Extract provided »
------------------------------------------------------------
2025 Waratah Cup

Tournament details
- Country: Australia
- Dates: 11 June – 2 July 2025
- Teams: 4

Final positions
- Champions: Sydney United (8th title)
- Runners-up: Northern Tigers

Tournament statistics
- Matches played: 3
- Goals scored: 8 (2.67 per match)

= 2025 Waratah Cup =

Australian soccer tournament season

The 2025 Waratah Cup was the 23rd season of the Waratah Cup. The Waratah Cup was held between the four Football NSW clubs that qualified for the 2025 Australia Cup through the preliminary rounds.

APIA Leichhardt were the defending champions, having defeated Rockdale Ilinden in the previous season's final. They were beaten in this season's semi-final by Northern Tigers, who qualified for their first Waratah Cup final. Sydney United won the tournament, defeating Northern Tigers in the final after overcoming Southern Districts Raiders in their semi-final.
------------------------------------------------------------
Job item » Extend the article on the 2025 Waratah Cup, picking up after its final sentence.

Page images and extracted text:
------------------------------------------------------------
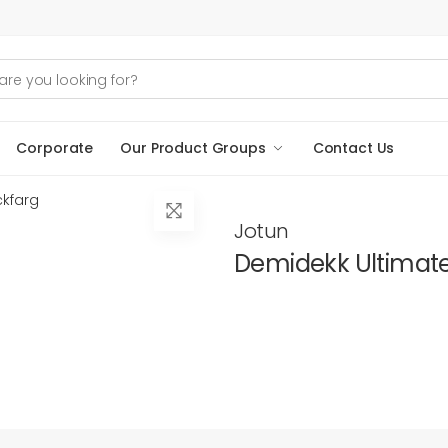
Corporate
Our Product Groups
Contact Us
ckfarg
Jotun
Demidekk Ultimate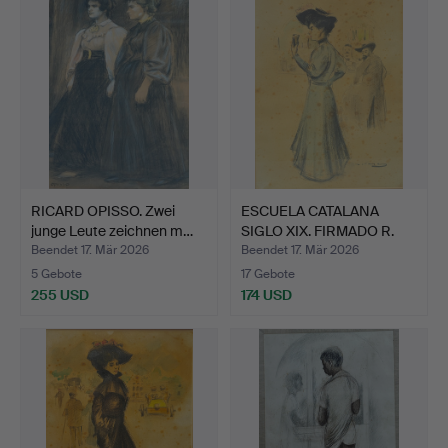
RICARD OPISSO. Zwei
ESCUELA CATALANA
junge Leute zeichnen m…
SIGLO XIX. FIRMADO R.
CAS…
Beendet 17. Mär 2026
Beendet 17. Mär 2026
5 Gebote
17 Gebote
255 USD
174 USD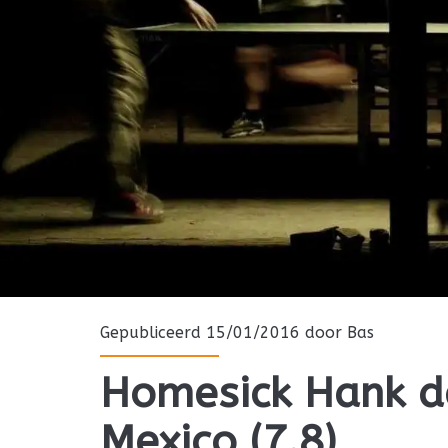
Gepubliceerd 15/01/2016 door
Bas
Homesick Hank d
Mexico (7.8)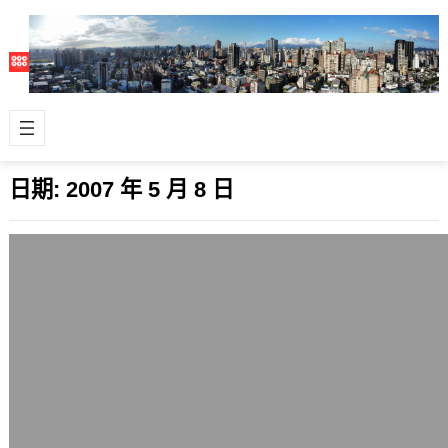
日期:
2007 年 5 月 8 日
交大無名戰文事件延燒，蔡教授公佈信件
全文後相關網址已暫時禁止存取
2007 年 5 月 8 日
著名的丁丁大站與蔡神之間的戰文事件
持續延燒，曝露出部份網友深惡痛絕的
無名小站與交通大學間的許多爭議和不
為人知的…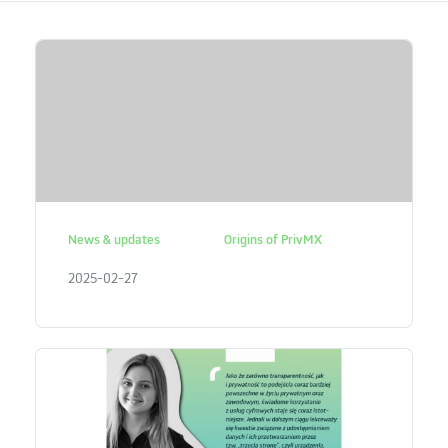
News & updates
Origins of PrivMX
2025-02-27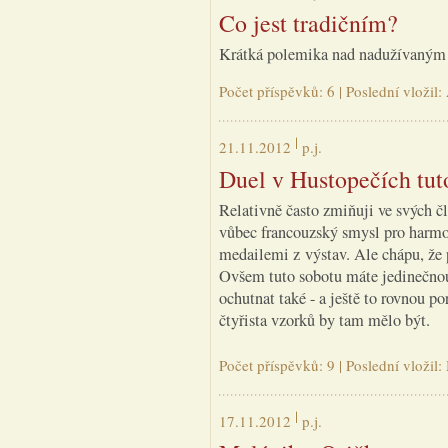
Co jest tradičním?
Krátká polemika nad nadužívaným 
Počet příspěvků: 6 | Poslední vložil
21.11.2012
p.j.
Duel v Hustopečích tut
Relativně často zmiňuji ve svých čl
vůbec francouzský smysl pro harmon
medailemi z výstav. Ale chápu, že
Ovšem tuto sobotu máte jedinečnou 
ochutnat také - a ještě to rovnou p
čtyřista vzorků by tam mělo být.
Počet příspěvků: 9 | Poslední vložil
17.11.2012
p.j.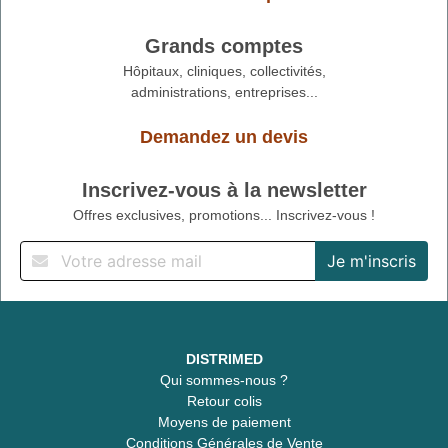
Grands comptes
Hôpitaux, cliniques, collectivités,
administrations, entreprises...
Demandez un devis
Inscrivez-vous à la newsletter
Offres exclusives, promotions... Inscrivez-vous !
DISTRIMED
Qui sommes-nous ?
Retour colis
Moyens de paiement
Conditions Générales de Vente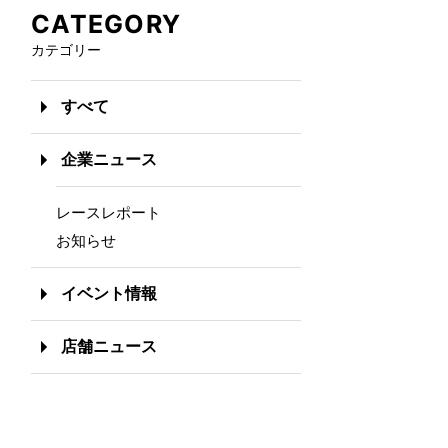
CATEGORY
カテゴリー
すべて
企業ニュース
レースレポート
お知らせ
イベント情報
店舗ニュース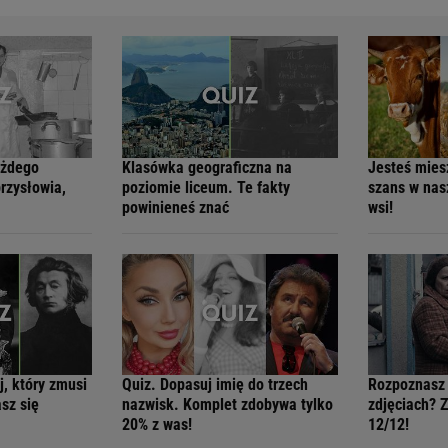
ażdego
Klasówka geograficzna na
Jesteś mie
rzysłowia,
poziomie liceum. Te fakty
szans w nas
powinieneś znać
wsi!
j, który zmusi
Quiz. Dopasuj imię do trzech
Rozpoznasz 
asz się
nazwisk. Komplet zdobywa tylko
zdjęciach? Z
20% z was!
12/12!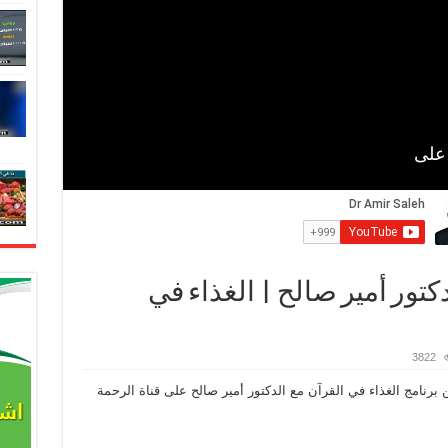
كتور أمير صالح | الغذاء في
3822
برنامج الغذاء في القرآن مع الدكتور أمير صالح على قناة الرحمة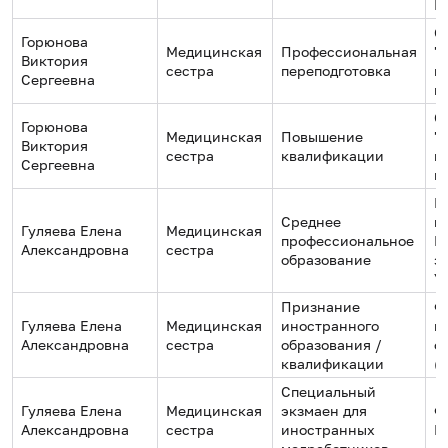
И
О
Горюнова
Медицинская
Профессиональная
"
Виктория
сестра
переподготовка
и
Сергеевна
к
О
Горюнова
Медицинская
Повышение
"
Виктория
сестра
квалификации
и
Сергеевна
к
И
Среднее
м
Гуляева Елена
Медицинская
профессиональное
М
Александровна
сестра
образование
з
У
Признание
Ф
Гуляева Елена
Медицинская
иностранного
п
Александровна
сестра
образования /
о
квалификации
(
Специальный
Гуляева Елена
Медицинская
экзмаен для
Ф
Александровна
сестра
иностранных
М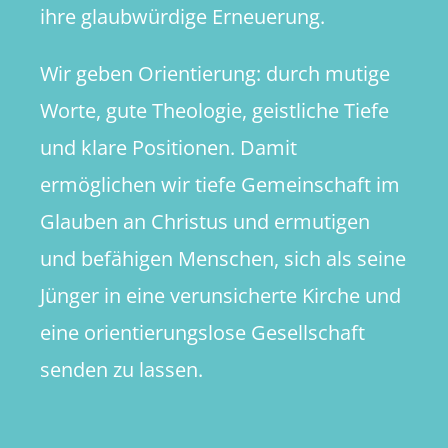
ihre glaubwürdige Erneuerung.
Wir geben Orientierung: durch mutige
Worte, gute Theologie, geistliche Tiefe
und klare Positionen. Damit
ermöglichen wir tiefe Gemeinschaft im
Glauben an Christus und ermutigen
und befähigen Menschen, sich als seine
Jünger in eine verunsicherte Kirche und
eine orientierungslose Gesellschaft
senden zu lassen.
------------------------------------------------------------
Output »
==Teams==
The competition was held between the four Football NSW teams to qualify for the 2025 Australia Cup, having been successful in Round 7 of the preliminary rounds. Three National Premier Leagues NSW clubs qualified, APIA Leichhardt, Northern Tigers and Sydney United, along with one Football NSW League One side, Southern Districts Raiders FC.

==Semi-finals==
The draw was announced on 29 May 2025.
11 June 2025
Sydney United (1) 2-0 SD Raiders (2)
  Sydney United (1): De Oliveira 42', Antelmi 62'
----
11 June 2025
APIA Leichhardt (1) 2-3 Northern Tigers (2)
  APIA Leichhardt (1): Symons 66', Farinella 69'
  Northern Tigers (2): Rose 46', Alexander Brown 80', Denton 88'

==Final==
2 July 2025
Sydney United (1) 1-0 Northern Tigers (2)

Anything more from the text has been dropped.